■ **WHAT THE TASK REQUIRES**
Make an exact copy of all the data, pictures excluded.

■ **GIVEN DATA**
-- -- --
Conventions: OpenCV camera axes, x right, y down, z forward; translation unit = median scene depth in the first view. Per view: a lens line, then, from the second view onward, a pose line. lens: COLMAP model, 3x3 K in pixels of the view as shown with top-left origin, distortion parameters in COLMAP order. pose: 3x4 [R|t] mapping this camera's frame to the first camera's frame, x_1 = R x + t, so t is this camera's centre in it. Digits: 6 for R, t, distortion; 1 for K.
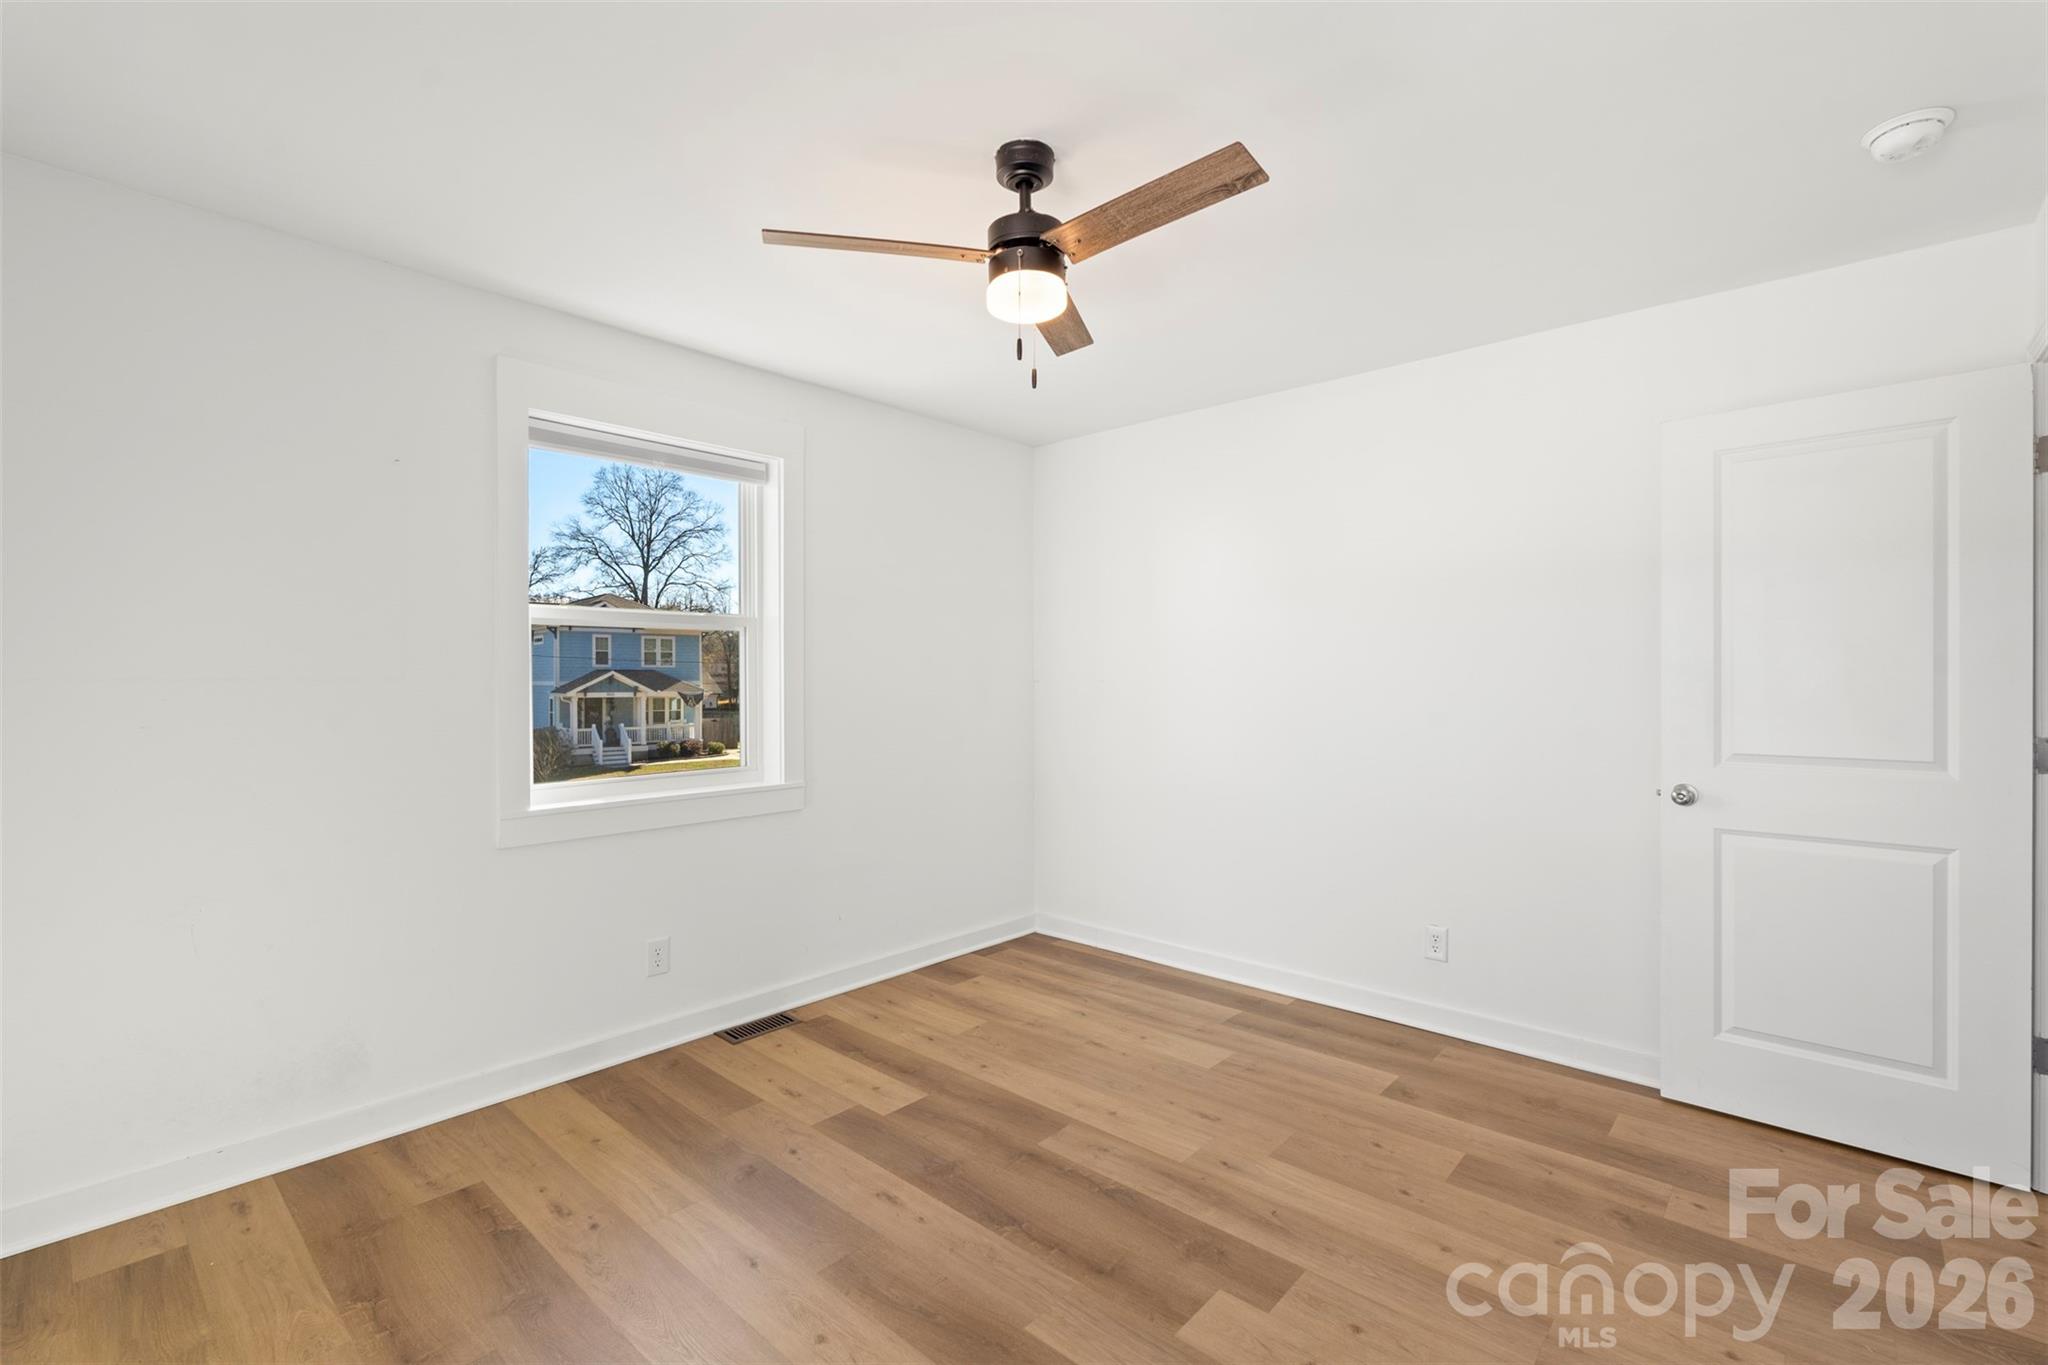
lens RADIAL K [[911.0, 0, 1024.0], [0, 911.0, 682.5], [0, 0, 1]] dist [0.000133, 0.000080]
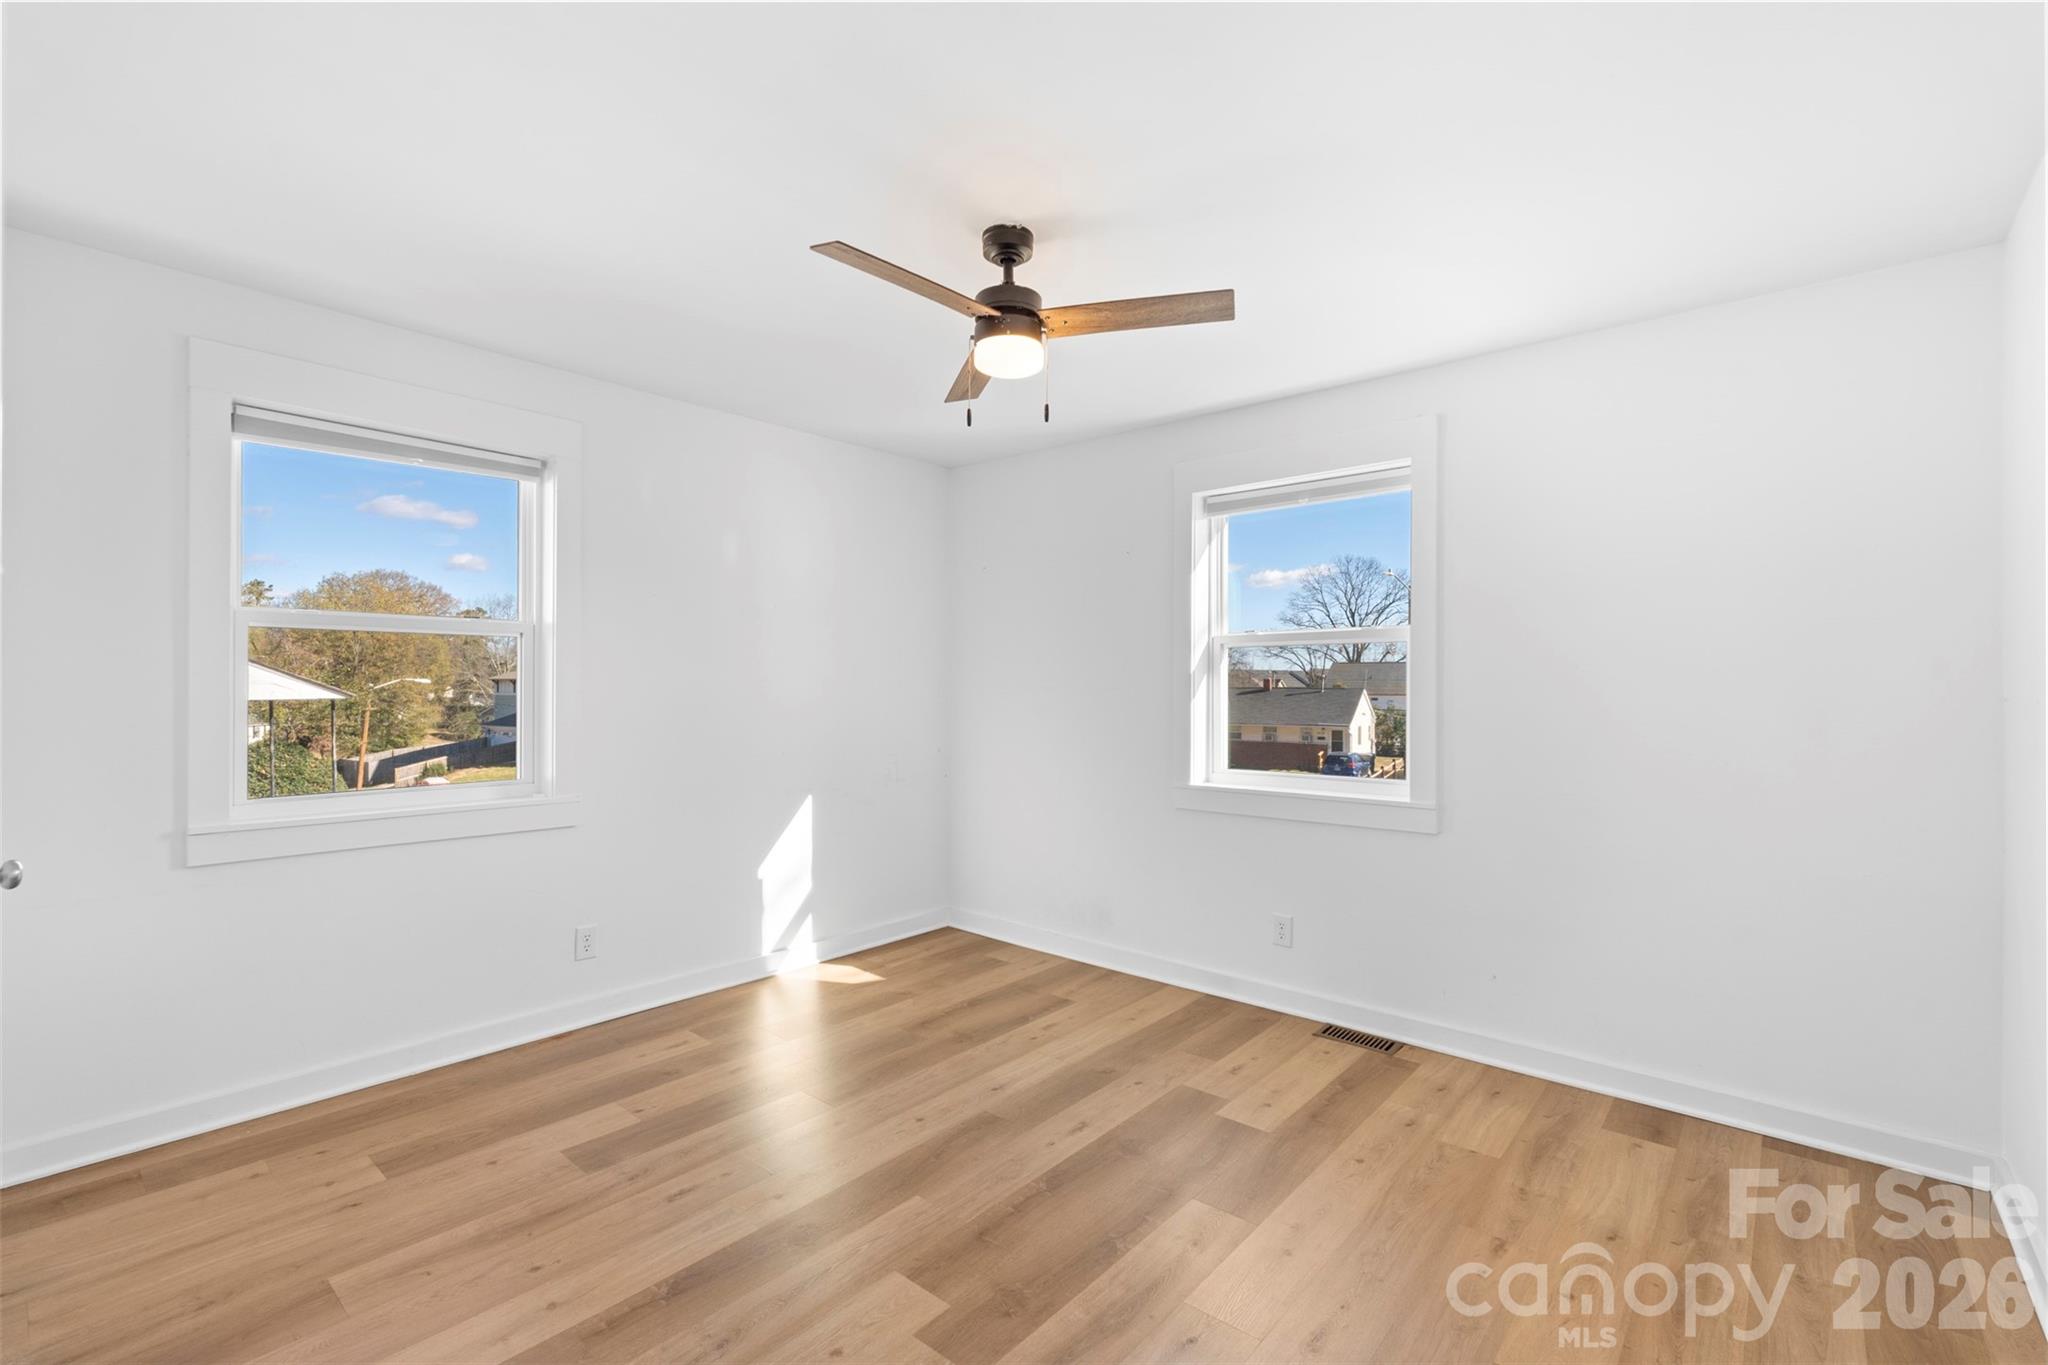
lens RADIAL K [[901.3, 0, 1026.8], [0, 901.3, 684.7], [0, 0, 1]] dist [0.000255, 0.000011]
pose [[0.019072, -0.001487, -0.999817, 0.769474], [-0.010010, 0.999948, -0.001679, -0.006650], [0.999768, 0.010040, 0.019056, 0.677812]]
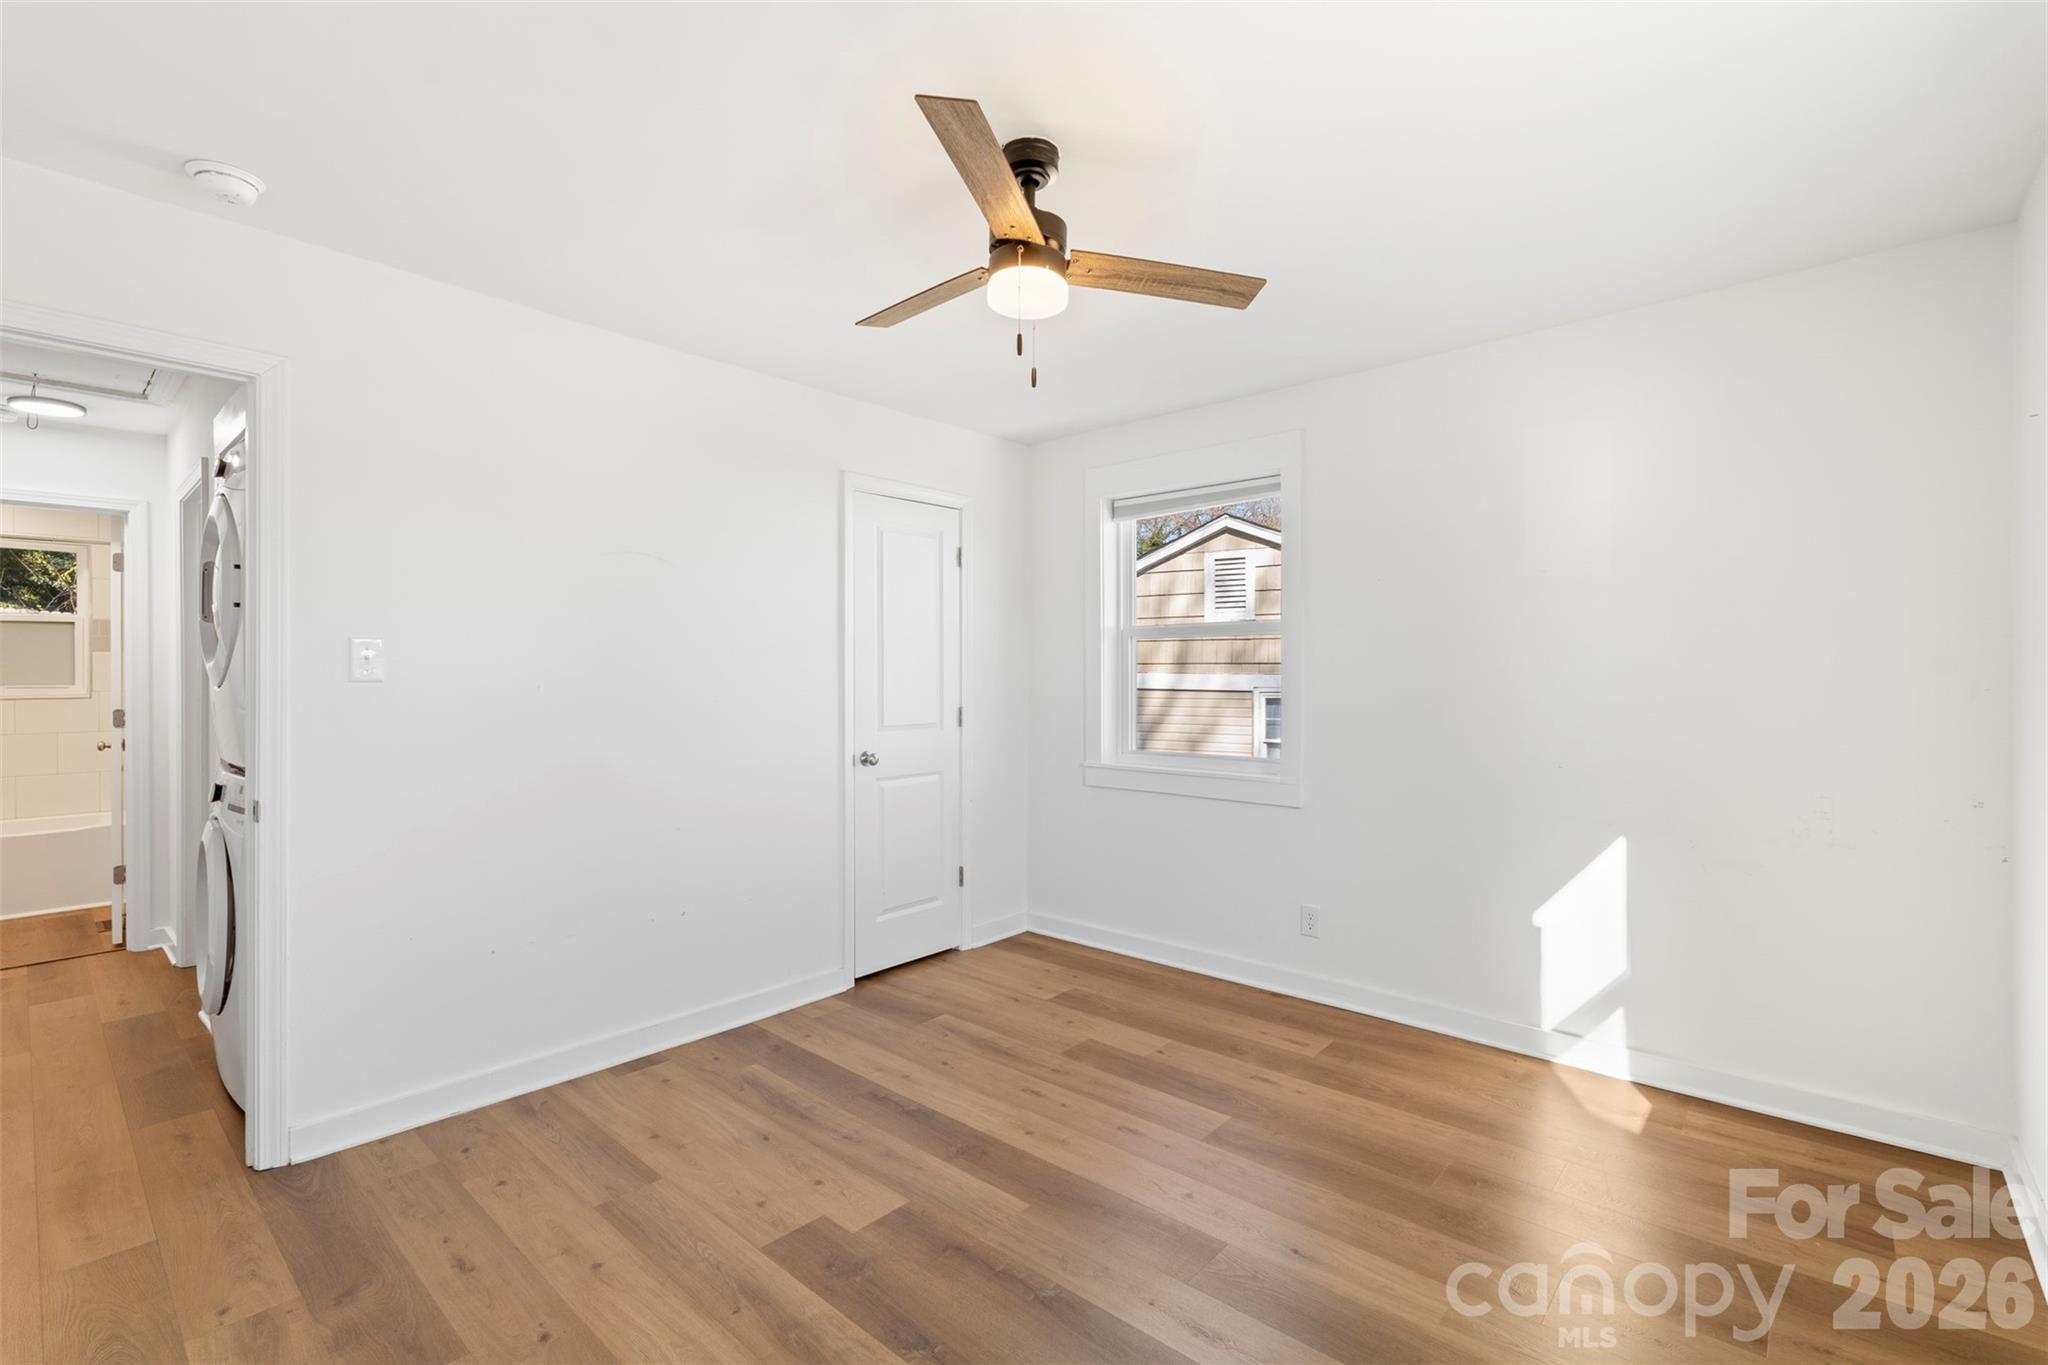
-- -- --
■ **ANSWER SECTION**
Conventions: OpenCV camera axes, x right, y down, z forward; translation unit = median scene depth in the first view. Per view: a lens line, then, from the second view onward, a pose line. lens: COLMAP model, 3x3 K in pixels of the view as shown with top-left origin, distortion parameters in COLMAP order. pose: 3x4 [R|t] mapping this camera's frame to the first camera's frame, x_1 = R x + t, so t is this camera's centre in it. Digits: 6 for R, t, distortion; 1 for K.
lens RADIAL K [[911.0, 0, 1024.0], [0, 911.0, 682.5], [0, 0, 1]] dist [0.000133, 0.000080]
lens RADIAL K [[901.3, 0, 1026.8], [0, 901.3, 684.7], [0, 0, 1]] dist [0.000255, 0.000011]
pose [[0.019072, -0.001487, -0.999817, 0.769474], [-0.010010, 0.999948, -0.001679, -0.006650], [0.999768, 0.010040, 0.019056, 0.677812]]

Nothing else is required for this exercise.